Jelang Munas HIPMI, Empat BPD Papua Minta Hak yang Sama
“Kami memahami posisi kami sebagai daerah baru. Karena itu kami bekerja keras untuk memenuhi seluruh kewajiban organisasi, mulai dari agenda kelembagaan, keanggotaan, hingga partisipasi dalam kegiatan nasional. Komitmen itu seharusnya juga mendapat pengakuan yang setara,” kata Rob.
Sementara itu, Ketua BPD HIPMI Papua Pegunungan, Anthonius Wetipo, menilai semangat pembentukan daerah otonomi baru seharusnya menjadi sarana memperluas partisipasi dan memperkuat keterwakilan daerah dalam berbagai forum strategis.
“Daerah baru dibentuk agar partisipasi semakin luas, bukan justru menyempit.
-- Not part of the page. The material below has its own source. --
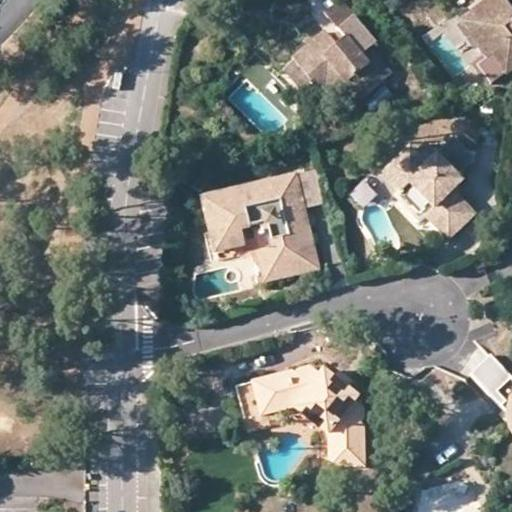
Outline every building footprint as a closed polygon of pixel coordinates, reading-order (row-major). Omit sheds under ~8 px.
[(511,6),(507,0),(490,0),(460,23),(488,59),(478,66),(493,85),(507,74),(508,75),(511,71),(511,24),(511,6)] [(341,30),(356,18),(344,4),(329,16),(341,30)] [(328,33),(296,59),(299,62),(314,81),(325,71),(341,90),(342,88),(343,89),(349,84),(362,101),(393,75),(371,49),(378,44),(356,18),(341,30),(342,31),(347,37),(338,45),(333,39),(328,33)] [(342,31),(333,39),(338,45),(347,37),(342,31)] [(314,81),(299,62),(288,71),(304,90),(314,81)] [(325,71),(314,81),(323,91),(326,88),(333,96),(341,90),(325,71)] [(357,106),(362,101),(349,84),(343,89),(357,106)] [(408,148),(382,174),(401,192),(410,185),(431,208),(424,215),(447,241),(476,214),(452,189),(463,180),(457,174),(474,158),(454,138),(436,154),(426,143),(414,154),(408,148)] [(215,245),(247,237),(265,247),(273,279),(295,274),(293,262),(316,257),(295,177),(214,197),(219,220),(209,222),(215,245)] [(219,220),(214,197),(203,200),(208,222),(209,222),(219,220)] [(293,262),(295,274),(321,268),(318,256),(316,257),(293,262)] [(511,378),(494,359),(475,377),(508,413),(509,416),(509,426),(510,434),(511,433),(511,378)] [(310,367),(236,387),(249,436),(267,431),(264,418),(293,411),(303,398),(338,424),(328,438),(330,468),(351,468),(351,460),(365,459),(364,410),(355,403),(358,398),(348,389),(335,379),(326,372),(321,377),(310,367)] [(339,374),(335,379),(348,389),(351,384),(339,374)] [(303,398),(293,411),(328,438),(338,424),(303,398)] [(365,467),(365,459),(351,460),(351,468),(365,467)]
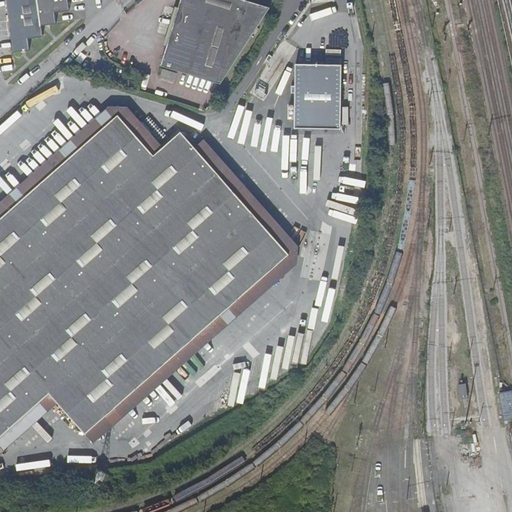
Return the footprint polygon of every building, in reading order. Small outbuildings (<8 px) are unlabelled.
[(7,0),(14,52),(30,50),(29,38),(43,36),(42,26),(56,24),(55,13),(70,10),(68,0),(7,0)] [(273,7),(247,0),(183,0),(163,68),(222,86),(273,7)] [(294,127),(340,128),(341,62),(295,62),(294,127)] [(0,436),(50,393),(85,433),(289,254),(181,132),(153,155),(118,115),(0,219),(0,436)] [(466,383),(458,384),(460,400),(468,399),(466,383)] [(511,419),(511,393),(511,392),(498,394),(503,421),(511,419)]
Karena itu, penetapan hak representasi harus mempertimbangkan fakta objektif dan tidak membedakan antara daerah lama maupun daerah hasil pemekaran,” kata Anthonius.
Di sisi lain, Ketua BPD HIPMI Papua Tengah, Yoti Gire, berharap persoalan penetapan hak voters dapat diselesaikan melalui mekanisme organisasi yang adil, transparan, dan mengedepankan kesetaraan bagi seluruh daerah.
Menurut Yoti, perlakuan yang setara terhadap seluruh BPD akan menjadi fondasi penting dalam menjaga soliditas dan masa depan organisasi.
“Ketika seluruh daerah diperlakukan secara setara, maka soliditas organisasi akan semakin kuat. Kami ingin setiap daerah memiliki kesempatan yang sama untuk berkontribusi dan ikut menentukan arah HIPMI ke depan,” tutup Yoti Gire.